Please note! Most reports we receive have little or no security impact or are already known. To avoid a disappointing experience when contacting us, please take a moment and consider if the issue you want to report has a realistic attack scenario.
More specifically, we ask you to not submit issues regarding:
- Theoretical vulnerabilities without any proof or demonstration of the real presence of the vulnerability.
- Findings from automated tools without providing a Proof of Concept.
- Vulnerabilities requiring MITM, or physical access to a user’s browser, or a smartphone, or email account, as well as issues on rooted or jailbroken smartphones.
- Missing or weak security-related HTTP headers.
- Non-sensitive data disclosure, for example server version banners.
- Content spoofing and text injection issues without showing an attack vector/without being able to modify HTML/CSS.
- Cross-Site Request Forgery (CSRF) on unauthenticated forms or forms with no sensitive actions.
- Self-XSS.
- Missing email best practices (invalid, incomplete or missing SPF/DKIM/DMARC records, etc.).
- Host header injection, unless you have confirmed that it can be exploited in a practical attack.
- Previously known vulnerable software or libraries without a working Proof of Concept.
- Rate limiting or bruteforce issues on non-authentication endpoints.
- Denial of Service.
- CSV/formula injection.
- Flash based exploits.
- Clickjacking on pages with no sensitive actions.

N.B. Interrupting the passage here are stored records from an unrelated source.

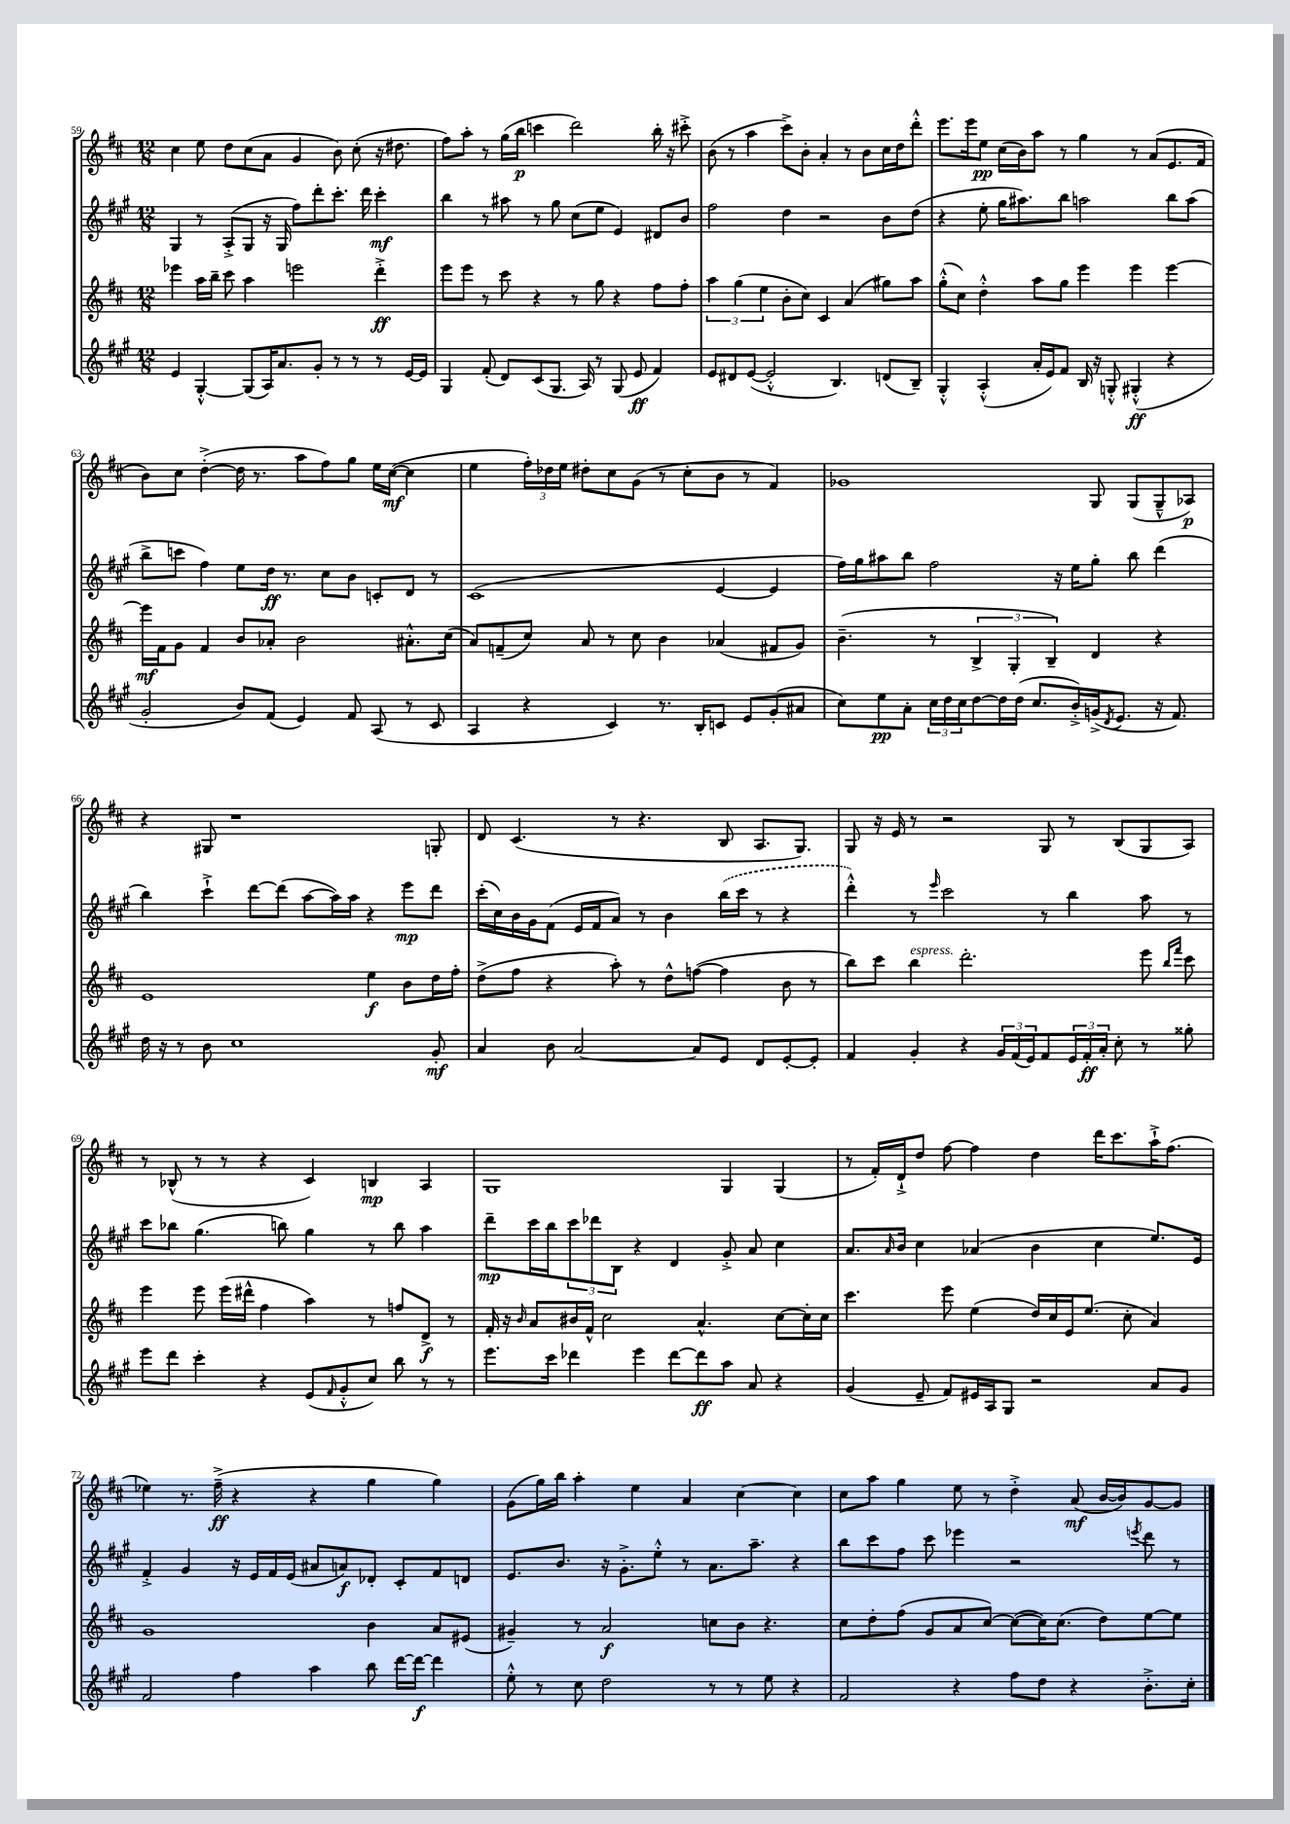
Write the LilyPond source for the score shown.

<<
\new StaffGroup <<
\new Staff = "s0" {
    \clef treble \key d \major \numericTimeSignature \time 12/8
    cis''4 e''8 d''8 cis''8( a'8 g'4 b'8) cis''8-.( r16 dis''8. |
    fis''8) a''8-. r8 g''16( b''16\p c'''4 d'''2) b''16-. r16 cis'''8-.-> |
    b'8( r8 a''4 cis'''8->) b'8-. a'4-. r8 b'8 cis''16 d''16 d'''8-.-^ |
    e'''8. e'''16 e''8\pp cis''16( b'16) a''8 r8 g''4 r8 a'8( e'8. fis'16 |
    b'8) cis''8 d''4~-.->( d''16 r8. a''8 fis''8) g''8 e''16 cis''16~\mf( cis''4 |
    e''4 \tuplet 3/2 { fis''16-.) des''16 e''16 } dis''8-. cis''8 g'8( r8 cis''8-. b'8 r8 fis'4) |
    ges'1 g8 g8( g8---^ aes8\p) |
    r4 gis8 r1 g8-. |
    d'8 cis'4.( r8 r4. b8 a8. g8.) |
    g8 r16 e'16 r8 r2 g8 r8 b8( g8 a8) |
    r8 bes8-^( r8 r8 r4 cis'4) b4\mp a4 |
    g1 g4 g4( |
    r8 fis'16-.) d'16-!-> d''8 fis''8~ fis''4 d''4 d'''16 cis'''8. a''16-!-> fis''8.( |
    ees''4) r8. fis''16--->\ff( r4 r4 g''4 g''4) |
    g'8( g''16) b''16 a''4-. e''4 a'4 cis''4~ cis''4 |
    cis''8 a''8 g''4 e''8 r8 d''4-.-> a'8\mf( b'16~ b'16) g'8~ g'8 \bar "|." |
}
\new Staff = "s1" {
    \clef treble \key a \major \numericTimeSignature \time 12/8
    gis4 r8 a8-.->( gis8 r16 gis16 fis''8) d'''8-. cis'''8.-. d'''16 cis'''4-.\mf |
    b''4 r8 ais''8 r8 gis''8 cis''8( e''8 e'4) dis'8 b'8 |
    fis''2 d''4 r2 b'8 d''8( |
    r4 e''8-. gis''16 ais''8.) b''8 a''2 b''8 a''8( |
    b''8-> c'''8 fis''4) e''8 d''16\ff r8. cis''8 b'8 c'8-. d'8 r8 |
    cis'1( e'4~ e'4 |
    fis''16) gis''16 ais''8 b''8 fis''2 r16 e''16 gis''8-. b''8 d'''4( |
    b''4) cis'''4-!-> d'''8~ d'''8( a''8~ a''16) a''16 r4 e'''8\mp d'''8 |
    cis'''16-.( cis''16) b'16 gis'16 fis'8( e'16 fis'16 a'8) r8 b'4 \once \slurDashed b''16( cis'''16 r8 r4 |
    d'''4-.-^) r8 \grace { e'''16 } cis'''2 r8 b''4 a''8 r8 |
    cis'''8 bes''8 gis''4.( b''8) gis''4 r8 b''8 a''4 |
    d'''8--\mp cis'''16 b''16 \tuplet 3/2 { cis'''8 des'''8 b8 } r4 d'4 gis'8-.-> a'8 cis''4 |
    a'8. \grace { a'16 } b'16 cis''4 aes'4( b'4 cis''4 e''8.) e'16 |
    fis'4-.-> gis'4 r16 e'16 fis'16 e'16( ais'8 a'8\f) des'8-. cis'8-. fis'8 d'8 |
    e'8. b'8. r16 gis'8.-.-> e''8-.-^ r8 a'8. a''8.-- r4 |
    b''8 cis'''8 fis''8 cis'''8 ees'''4 r2 \acciaccatura { e'''8 } d'''8 r8 \bar "|." |
}
\new Staff = "s2" {
    \clef treble \key d \major \numericTimeSignature \time 12/8
    ees'''4 a''16 b''16-- cis'''8 a''4 e'''2 d'''4-.->\ff |
    e'''8 e'''8 r8 cis'''8 r4 r8 g''8 r4 fis''8 fis''8-. |
    \tuplet 3/2 { a''4 g''4( e''4 } b'8-. cis''8) cis'4 a'4( gis''8) a''8 |
    g''8-.-^( cis''8) d''4-.-^ a''8 g''8 e'''4 e'''4 e'''4~ |
    e'''16\mf fis'16 g'8 fis'4 b'8 aes'8-. b'2 ais'8.-.-^ cis''16( |
    a'8) f'8--( cis''8) a'8 r8 cis''8 b'4 aes'4( fis'8 g'8) |
    b'4.--( r8 \tuplet 3/2 { b4-> g4-. b4--) } d'4 r4 |
    e'1 e''4\f b'8 d''16 fis''16-. |
    d''8->( fis''8 r4 a''8-.) r8 d''8-^ f''8~( f''4 b'8 r8 |
    b''8) cis'''8 b''4^\markup { \italic "espress." } d'''2.-. e'''8 \grace { b''16 fis'''16 } cis'''8 |
    e'''4 e'''8 e'''16( dis'''16-^ fis''4 a''4) r8 f''8 d'8->\f r8 |
    fis'16-. r16 \grace { b'16 } a'8 bis'16 fis'16-^ cis''2 a'4.-^ cis''8~ cis''16-. cis''16 |
    cis'''4. e'''8 e''4( d''16) cis''16 e'16 e''8.( cis''8-. a'4) |
    g'1 b'4 a'8 eis'8( |
    gis'4--) r8 a'2\f c''8 b'8 r4. |
    cis''8 d''8-. fis''8( g'8 a'8 cis''8~) cis''8~( cis''16) cis''8.( d''8) e''8~ e''8 \bar "|." |
}
\new Staff = "s3" {
    \clef treble \key a \major \numericTimeSignature \time 12/8
    e'4 gis4~-.-^ gis8( a16) a'8. gis'8-. r8 r8 r8 e'16~ e'16 |
    gis4 fis'8-.( d'8) cis'8( gis8. a16) r8 gis8( e'8\ff fis'4) |
    e'8 dis'8 e'8~( e'2-.-^ b4.) d'8( b8--) |
    gis4-.-^ a4-.-^( a'16-. e'16) fis'8 b16 r16 g8-.-^ gis4-.-^\ff( r4 |
    gis'2-. b'8) fis'8( e'4) fis'8 a8( r8 cis'8 |
    a4 r4 cis'4) r8. b16-. c'8 e'8 gis'8-.( ais'8 |
    cis''8) e''8\pp a'8-. \tuplet 3/2 { cis''16 d''16 cis''16 } d''8~ d''16 d''16( cis''8. b'16-.->) g'16->( \acciaccatura { d'8 } e'8. r16 fis'8.) |
    d''16 r16 r8 b'8 cis''1 gis'8-.\mf |
    a'4 b'8 a'2~ a'8 e'8 d'8 e'8~-. e'8-. |
    fis'4 gis'4-. r4 \tuplet 3/2 { gis'16 fis'16( e'16) } fis'8 \tuplet 3/2 { e'16 fis'16-.\ff a'16-. } cis''8-. r8 gisis''8-. |
    e'''8 d'''8 cis'''4-. r4 e'8( \grace { fis'16 } gis'8-.-^ cis''8) b''8 r8 r8 |
    e'''8. cis'''16 des'''4 e'''4 des'''8~ des'''8\ff a''8 a'8 r4 |
    gis'4( e'8-- fis'8) eis'16 a16 gis8 r2 a'8 gis'8 |
    fis'2 fis''4 a''4 b''8 d'''16~ d'''16~\f d'''4 |
    e''8-.-^ r8 cis''8 d''2 r8 r8 e''8 r4 |
    fis'2 r4 fis''8 d''8 r4 b'8.-.-> cis''16-. \bar "|." |
}
>>
>>
\layout { \context { \Score currentBarNumber = #59 } }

Actions you can expect from us:
When working with us according to this policy, you can expect us to:
- Extend Safe Harbor for your vulnerability research that is performed according to this policy;
- Report any vulnerability you’ve discovered promptly;
- Work with you to understand and validate your report, including an initial response to the submission within a reasonable timeframe;
- Work to remediate discovered vulnerabilities in a timely manner;
- Notify you when the vulnerability is resolved, so that it can be re-tested and confirmed as remediated.
Transporeon appreciates the efforts of security researchers in identifying vulnerabilities and cooperating with us to ensure the safety of our customers. We are grateful to you for doing your best to improve the security and safety of our products and the Internet community as a whole.